= EXTRACT =
________

Up to the present decade, PGS testing was based primarily on biopsy of polar bodies or cleavage stage embryos with diagnosis based on FISH/PCR. This has now been replaced with blastocyst TE biopsy in combination with advanced CCS techniques blastocyst vitrification, a strategy known as “PGS 2.0.” However, considerable controversy continues about the safety, efficacy and economic effectiveness of PGS 2.0.
Industry pressure, competition between professionals, and sometimes inflexible scientific logic have created tough pros and cons that do not help patients make informed choices. Whereas the benefits of using PGD for selecting healthy embryos in couples with known genetic or chromosomal problems outweighs the use of invasive techniques, the same cannot be said for PGS testing. Although PGS testing after blastocyst biopsy (counting chromosomes in an embryo) has been likened to amniocentesis (counting chromosomes in an early fetus), this is an unfortunate comparison.
Blastocyst biopsy removes TE cells, part of an essential structure of the embryo: not only does this not necessarily represent the chromosomal constitution of the embryo, but the embryo is still differentiating before it implants. Amniocentesis samples cells are external to a largely differentiated fetus. This comparison is even more irrational when we consider the tragedy of losing a fetus after amniocentesis, which occurs in about 1 in 200 cases, and the “nonchalance” of losing a potential baby at the blastocyst stage, which occurs in up to 50% of cases in experienced hands due to damage at biopsy or technical/amplification failure.
Current Indications for PGS Testing
Patients of advanced maternal age, who tend to produce a higher number of aneuploid embryos than younger patients.
Patients with repeated implantation failure, recurrent miscarriage and with severe male factor infertility.
“Reduced Time to Pregnancy (TTP)”: patients may be told that PGS testing can reduce the time to achieve a normal pregnancy and may reduce the incidence of miscarriage.
There is currently no clear consensus regarding which patient groups, if any, can benefit from PGS 2.0. However, several considerations are important when a patient is counseled to undertake PGS testing:
Offering a patient PGS testing at the time of initial consultation, i.e., there is intention to treat, does not increase the patient’s chance of pregnancy.
PGS testing does not improve an embryo but is merely a selection procedure.
Many embryos (up to 50% in less experienced laboratories) are lost in the diagnosis due to biopsy or amplification failure.
The biopsy is always invasive and leads to damage to the TE.
Next generation sequencing (NGS) can diagnose inherited genetic disease, but it does not define embryo viability or health: it does not guarantee that genes are free from DNA breaks/errors, or that they will be expressed/transcribed correctly at the appropriate time in preimplantation development.
PGS testing cannot detect embryos whose health has been jeopardized by metabolic malfunctions due to epigenetic effects resulting from inherent gamete physiology or suboptimal in vitro culture and handling.

________

= EXERCISE DETAILS =
List each patient characteristic that the text on PGS testing gives under the heading "Current Indications for PGS Testing". Draw only on the text on PGS testing.

= DATA EXTRACT =
________

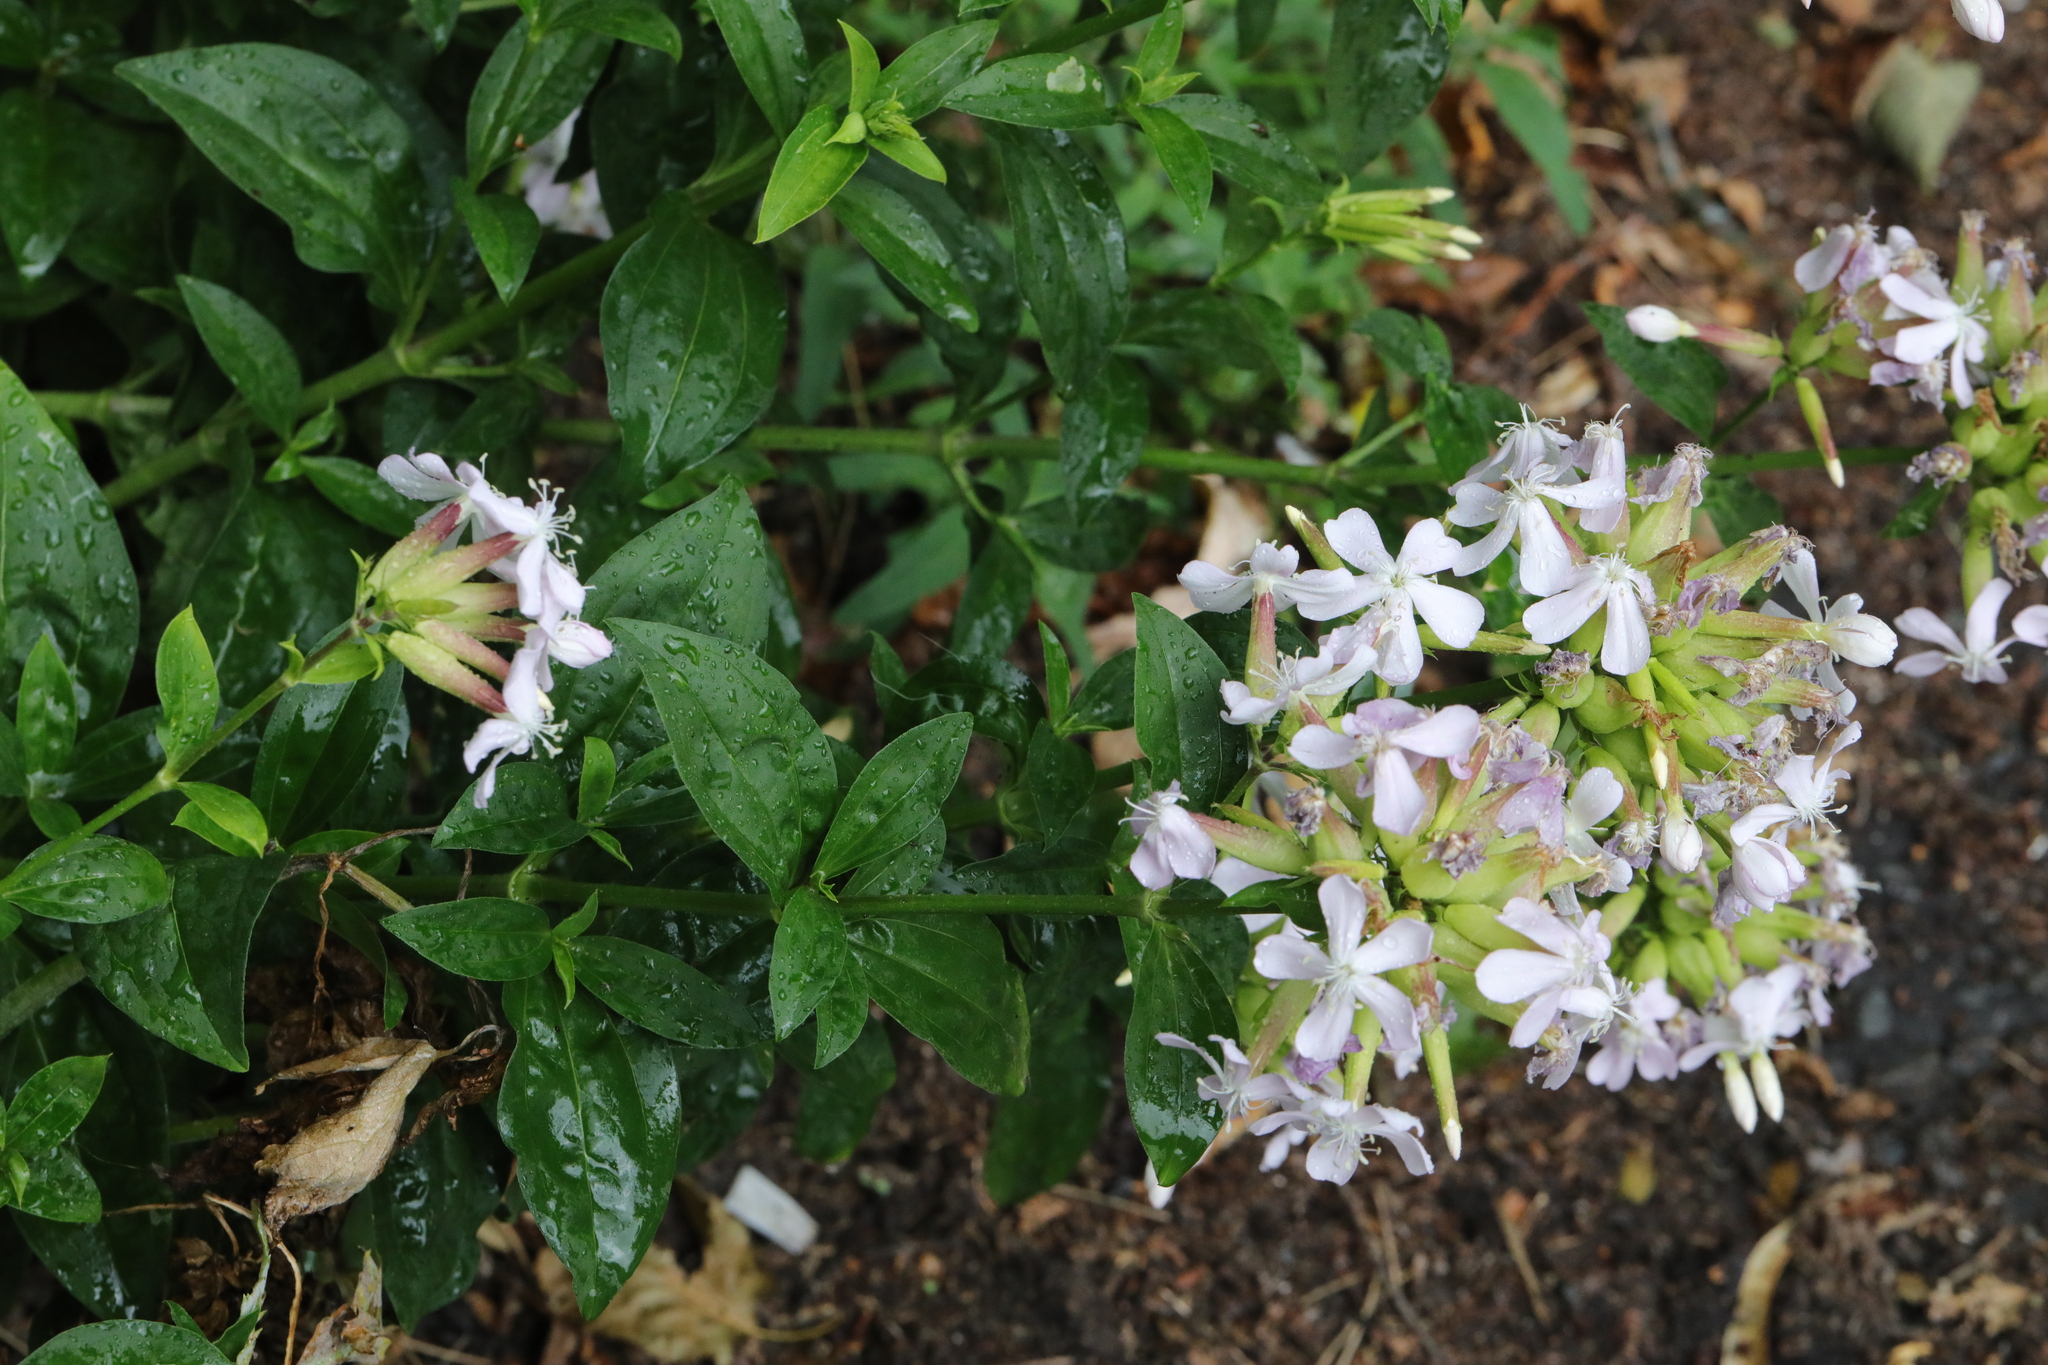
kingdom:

________

= OUTPUT BELOW =
- Advanced maternal age
- Repeated implantation failure
- Recurrent miscarriage
- Severe male factor infertility